We are currently coordinating with our software vendor to upgrade our thermal-hydraulic model to one that more accurately encompasses accident-range scenarios, and have run into a single-thread bottleneck in the processing of the upgraded model. On initial testing the core model was demanding roughly 265% processor load on the individual core running the thermal-hydraulic model. For data collection purposes, I re-enabled logical cores, at which point demand rose to 350%. We were able to run the model successfully on a development workstation with a single i7 4-core 3.6 GHz processor, 16 GB DDR4-2400, and running Windows 10 on NVME, but based on our existing infrastructure including TCP/IP connections, a Win10 workstation is not an option.
Based on the successful workstation run, I updated BIOS to 2.11.2 then upgraded the CPUs to Xeon Gold 6244 8-core at 3.6 GHz, and I have been massaging performance-oriented BIOS settings. I have gotten CPU demand down to 105%, at 6 cores per CPU with logical processors disabled, RAM optimized, MWaitDisabled, all prefetches enabled, turbo enabled, C states disabled, and power management set to performance, but it is still missing calculations and I have not been able to find any ways to further reduce demand.
Based on concurrent information from performance monitor, it does not appear as though RAM, pagefile, power, or cooling are the issue, and based on the successful workstation runs I believe reaching 90-95% core demand with no data slips is still possible on the server. While I understand my particular use-case is fairly unique, I imagine there have been other users needing high-performance scientific applications that have experienced and overcome bottleneck issues on this or a similar platform that might be able to shed some light on something that I am likely overlooking. Any help or suggestions would be greatly appreciated.
Thanks in advance,
Buck


DELL-Charles R
Moderator
•
4.7K Posts
•
25.5K Points
0
June 17th, 2021 11:00
Hello Buck
My first recommendation would be make sure the system board management firmware are current : BIOS, CPLD, iDRAC
The BIOS you have 2.11.2 is current.
CPLD Version 1.1.4
https://dell.to/3wvJV9n
Note: should be installed alone.

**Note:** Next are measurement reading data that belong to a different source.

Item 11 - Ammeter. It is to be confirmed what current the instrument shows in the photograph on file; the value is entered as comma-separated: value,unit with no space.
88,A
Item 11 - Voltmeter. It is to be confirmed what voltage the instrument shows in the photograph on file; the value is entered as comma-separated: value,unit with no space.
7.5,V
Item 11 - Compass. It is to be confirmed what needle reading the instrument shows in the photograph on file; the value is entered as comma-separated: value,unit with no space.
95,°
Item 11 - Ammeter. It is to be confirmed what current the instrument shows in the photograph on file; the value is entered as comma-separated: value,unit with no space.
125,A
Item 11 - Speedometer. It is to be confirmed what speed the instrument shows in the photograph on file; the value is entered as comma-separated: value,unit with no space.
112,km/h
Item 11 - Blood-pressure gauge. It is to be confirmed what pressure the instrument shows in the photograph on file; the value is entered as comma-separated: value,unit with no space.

See Important Information at bottom of the page.
iDRAC 4.40.40.00
https://dell.to/3gvPtv0
Are you seeing any errors or faults on the System Event Log or LifeCycle Controller Log in the DRAC?
Try these System Setup selections.
Processor settings screen : https://dell.to/3gzn2wb
System Profile Settings screen : https://dell.to/3q2zgRf
In the Processor Settings, set the Number of Cores per Processor to the desired value.
In the Processor Settings, set Dell Controlled Turbo to Enabled.
Set the System Profile option in BIOS to Custom mode
Set CPU Power Management to Maximum Performance mode
Set the Turbo Boost mode to Enabled
Please let me know how it goes.